Вскоре даже полуденное солнце перестало греть, утратив свою силу, и в воздухе заскользили первые снежинки, легкие, как дым. Наступало время года, когда даже медведи и те перебираются южнее и начинают подумывать о том, где бы залечь в берлогу, и молодые люди заспешили в город, пока их не застала здесь снежная канадская зима.
Они вернулись в Оттаву, и не успел Огастин решить, что пора наконец ехать «домой», как посыпал снег — он облеплял лицо, словно маска, наложенная умелыми пальцами, застывал на бровях и ресницах, застилал от вас противоположную сторону улицы, даже закрывал друга, шедшего рядом так близко, что до него можно было дотронуться. Потом в погоде снова наступила перемена, небо прояснилось. На улицах появились запряженные лошадьми сани, а воздух был такой холодный, что вдохнешь — и точно в легкие тебе воткнулись ледяные иголки. Но не столько этот холод на улице, сколько жар натопленных домов заставил Огастина наконец кинуться в пароходную контору: он вынес жару североамериканского лета, но жаркий воздух духовки в североамериканских домах зимой доконал его. Он должен немедленно вернуться в английскую зиму, где в домах чуть теплее, чем на дворе, или же он умрет.

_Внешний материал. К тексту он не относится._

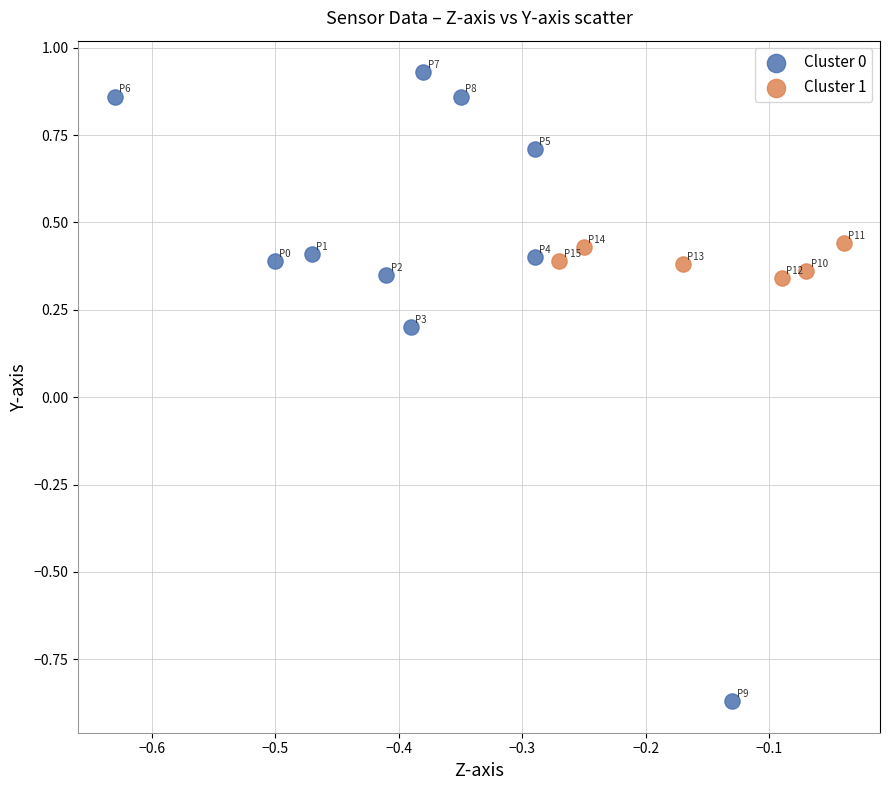

Which series contains the lowest Y value?

Cluster 0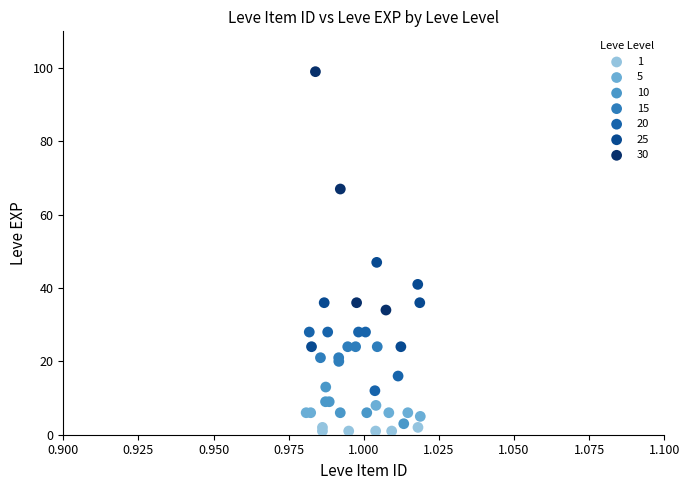

Which series contains the highest Y value?

30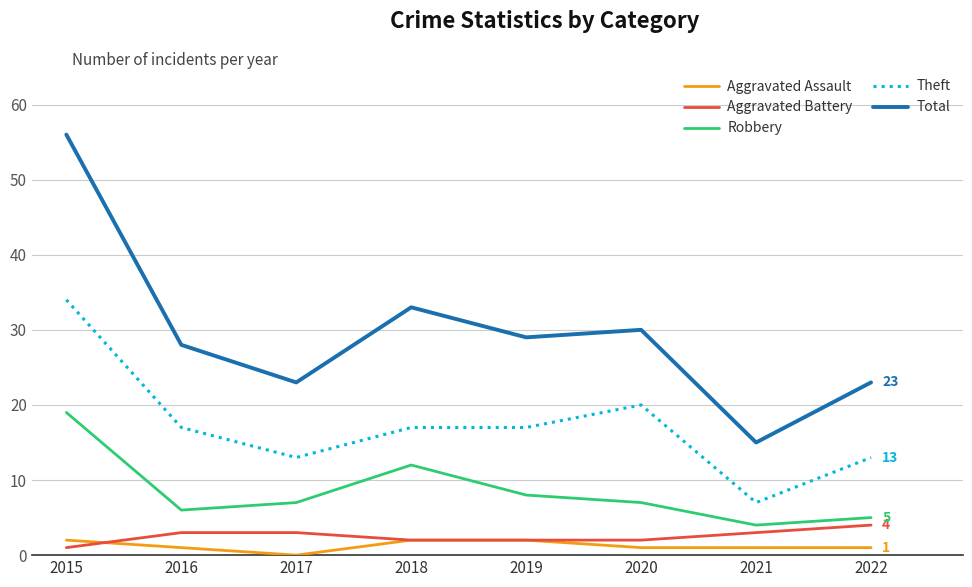

Where is Robbery nearest to the value 11?

2018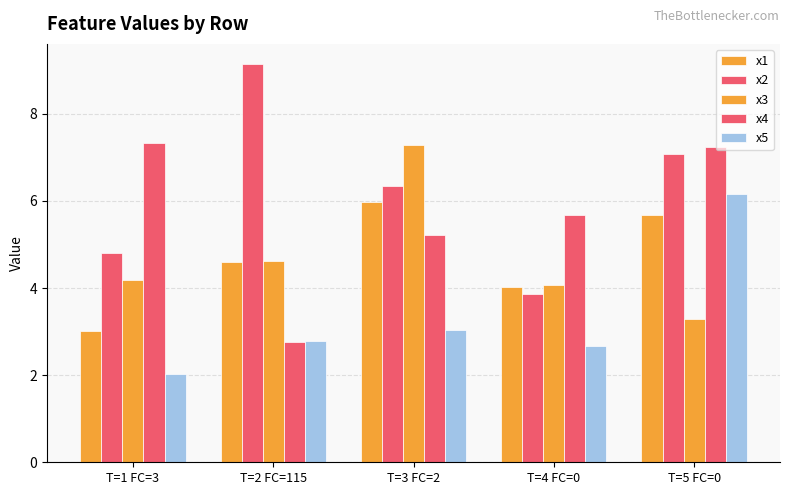

How many bars are there in each group?

5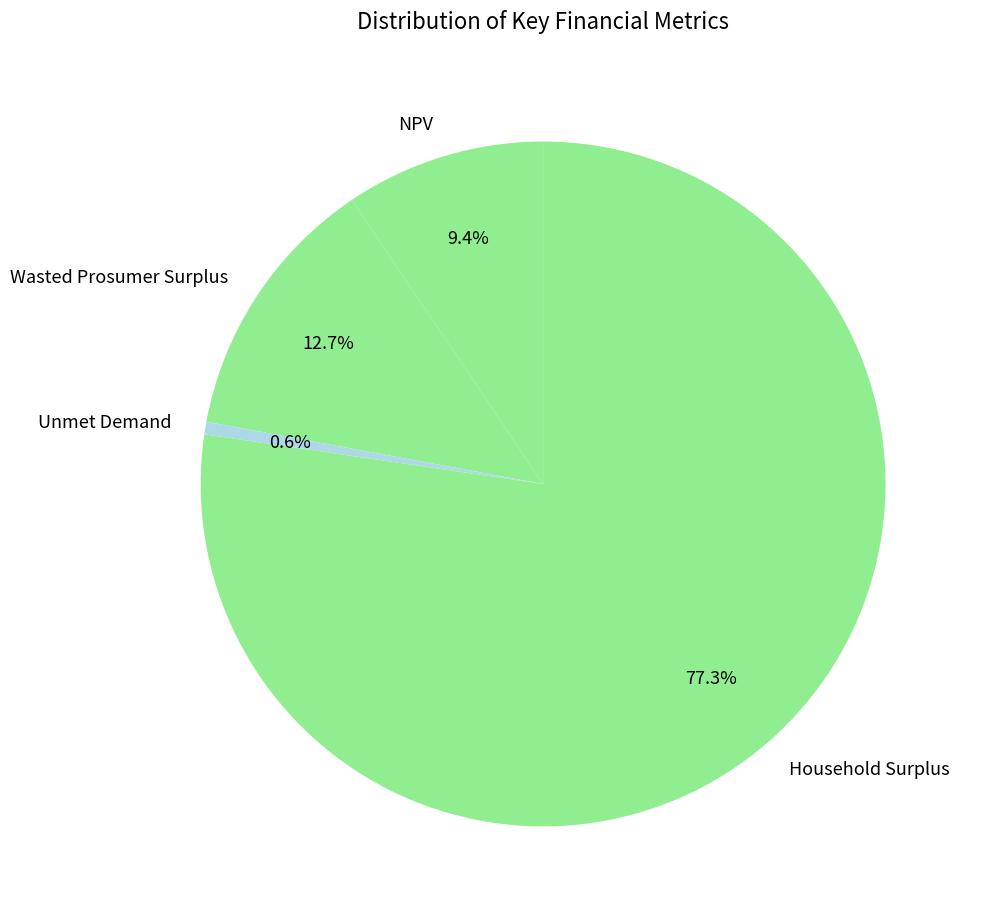

Rank the categories by value from highest to lowest.

Household Surplus, Wasted Prosumer Surplus, NPV, Unmet Demand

Он очень обрадовался, хотя и удивился, узнав, что Энтони тоже собирается посетить Европу — значит, решено: они поедут вместе, в одной каюте.
Огастин послал телеграмму с просьбой, чтобы на пристань прислали его «бентли», и вот из Саутгемптона в Мелтон, сверкая пятками (а вернее, колесами), к чаю примчались двое наших друзей.
Энтони в изумлении уставился на прекрасный фасад самого большого частного дома, который он когда-либо видел, но тут Уонтидж гостеприимно распахнул перед ними двери, и Огастин с грустью увидел, как постарел его давний друг за какой-нибудь год. Он стал совсем тощим и лысым. Кадык на его горле казался теперь еще больше, глаза совсем выкатывались из орбит…
А вот и Полли — бог мой, как выросла Полли! Он бы ее просто не узнал… Но Полли стала почему-то такой застенчивой: она уткнулась лицом в юбку матери и не желала не только говорить с ним, но даже на него взглянуть. Итак, эта встреча, которой оба так ждали, кончилась тем, что он лишь коснулся носом волос девочки, от которых пахло мышкой, ибо ничего другого ему не дано было поцеловать. Дело в том, что изменилась не только Полли — бедненькая консервативная Полли, даже не глядя на своего любимого Огастина, сразу поняла, какие большие перемены произвели в нем время и отсутствие. Его речь там, за океаном, могла казаться, конечно, до смешного британской, но здесь она звучала с явно американским акцентом…
16
Итак, Огастин снова в Мелтоне, и, когда прошли первые минуты встречи, он с удивлением обнаружил, что здесь почти все осталось по-прежнему. А вот он, видимо, очень изменился: он поймал себя на том, что смотрит на Мелтон весьма критически и удивляется, как Мэри может жить тут — это же не жизнь, а мертвечина; неужели так уж интересно вести хозяйство в огромном доме, когда этим может заниматься кто-то другой, в то время как Гилберт увлеченно скачет по долам и горам своей политики. Слишком Мэри замкнулась в себе, надо будет ее расшевелить…
Что же до Мэри, то она искренне радовалась возвращению брата, но не могла не заметить, насколько увереннее он стал держаться — правда, подумала она, под такой уверенностью часто таится далеко не уверенное в себе «я», ибо Мэри, как и ее дочь, была убеждена, что любая перемена в старине Огастине может быть только к худшему. А тем временем Уонтидж рассказывал поварихе, как раздался в плечах мистер Огастин, он теперь и ходит-то иначе, пожалуй, слишком быстро и нескладно для джентльмена… Собственно, один только Гилберт скрепя сердце признал, что Огастин, пожалуй, изменился к лучшему — если не считать, конечно, акцента, но в приличном обществе это у него быстро пройдет.